Hiobs Freunde tun deshalb gut daran, dass sie weder mit scharfsinnigen Erklärungen noch mit aufmunternden Ratschlägen zu trösten versuchen. Ihre Hilfe besteht vielmehr darin, Hiobs Verzweiflung in gemeinsamer Klage und Trauer mit ihm solidarisch und geduldig auszuhalten. Der Sinn, der hier von anderen Menschen geschenkt, ja gewissermaßen leihweise zur Verfügung gestellt wird, ist gerade kein umfassender Sinn in Gestalt eines biografischen, moralischen oder religiösen Lebenskonzeptes. Es ist vielmehr ein absichtsloser, tastender, unvollkommener Sinn, wie er durch elementare Vollzüge von Menschlichkeit und Mitmenschlichkeit – Liebe, Zärtlichkeit, Mitleid, Trost, Hoffnung, Vergebung, Freude, Humor – erfahren und vermittelt wird. In einem freundlichen Lächeln, in einer liebevollen Berührung, in einem treffenden Wort vermag uns ja bisweilen die ganze Fülle unseres Lebens blitzartig aufzuscheinen …

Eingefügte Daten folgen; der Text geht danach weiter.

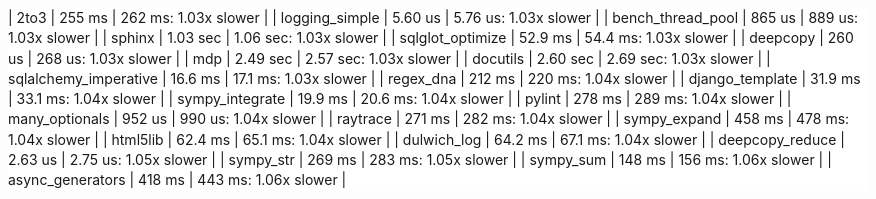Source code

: | 2to3                       | 255 ms                                                                                                            | 262 ms: 1.03x slower                                                                                                  |
| logging_simple             | 5.60 us                                                                                                           | 5.76 us: 1.03x slower                                                                                                 |
| bench_thread_pool          | 865 us                                                                                                            | 889 us: 1.03x slower                                                                                                  |
| sphinx                     | 1.03 sec                                                                                                          | 1.06 sec: 1.03x slower                                                                                                |
| sqlglot_optimize           | 52.9 ms                                                                                                           | 54.4 ms: 1.03x slower                                                                                                 |
| deepcopy                   | 260 us                                                                                                            | 268 us: 1.03x slower                                                                                                  |
| mdp                        | 2.49 sec                                                                                                          | 2.57 sec: 1.03x slower                                                                                                |
| docutils                   | 2.60 sec                                                                                                          | 2.69 sec: 1.03x slower                                                                                                |
| sqlalchemy_imperative      | 16.6 ms                                                                                                           | 17.1 ms: 1.03x slower                                                                                                 |
| regex_dna                  | 212 ms                                                                                                            | 220 ms: 1.04x slower                                                                                                  |
| django_template            | 31.9 ms                                                                                                           | 33.1 ms: 1.04x slower                                                                                                 |
| sympy_integrate            | 19.9 ms                                                                                                           | 20.6 ms: 1.04x slower                                                                                                 |
| pylint                     | 278 ms                                                                                                            | 289 ms: 1.04x slower                                                                                                  |
| many_optionals             | 952 us                                                                                                            | 990 us: 1.04x slower                                                                                                  |
| raytrace                   | 271 ms                                                                                                            | 282 ms: 1.04x slower                                                                                                  |
| sympy_expand               | 458 ms                                                                                                            | 478 ms: 1.04x slower                                                                                                  |
| html5lib                   | 62.4 ms                                                                                                           | 65.1 ms: 1.04x slower                                                                                                 |
| dulwich_log                | 64.2 ms                                                                                                           | 67.1 ms: 1.04x slower                                                                                                 |
| deepcopy_reduce            | 2.63 us                                                                                                           | 2.75 us: 1.05x slower                                                                                                 |
| sympy_str                  | 269 ms                                                                                                            | 283 ms: 1.05x slower                                                                                                  |
| sympy_sum                  | 148 ms                                                                                                            | 156 ms: 1.06x slower                                                                                                  |
| async_generators           | 418 ms                                                                                                            | 443 ms: 1.06x slower                                                                                                  |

Christinnen und Christen dürfen im Zeichen von Kreuz und Auferstehung glauben, dass die glückhaften wie weniger glückhaften Wechselfälle ihres Lebens nicht nur von Gottes Macht, sondern insbesondere auch von Gottes Gnade umfasst sind. Vor dem geglaubten Horizont einer durch die Geschichte Jesu Christi mit der Geschichte Gottes verwobenen Lebensgeschichte lässt sich daher auch noch dort, wo alle eigenen Möglichkeiten zur Herstellung und Sicherung einer gesunden, glücklichen und sinnvollen Identität erschöpft scheinen, ein bei Gott aufgehobener und von Gott verheißener Sinn erahnen. „Das Leben ist nicht fair“ – aber es ist durch fragmentarische Sinnerfahrungen, wie sie uns nicht zuletzt in der Begegnung mit anderen Menschen zuteilwerden können, transparent für die Liebe und Güte Gottes.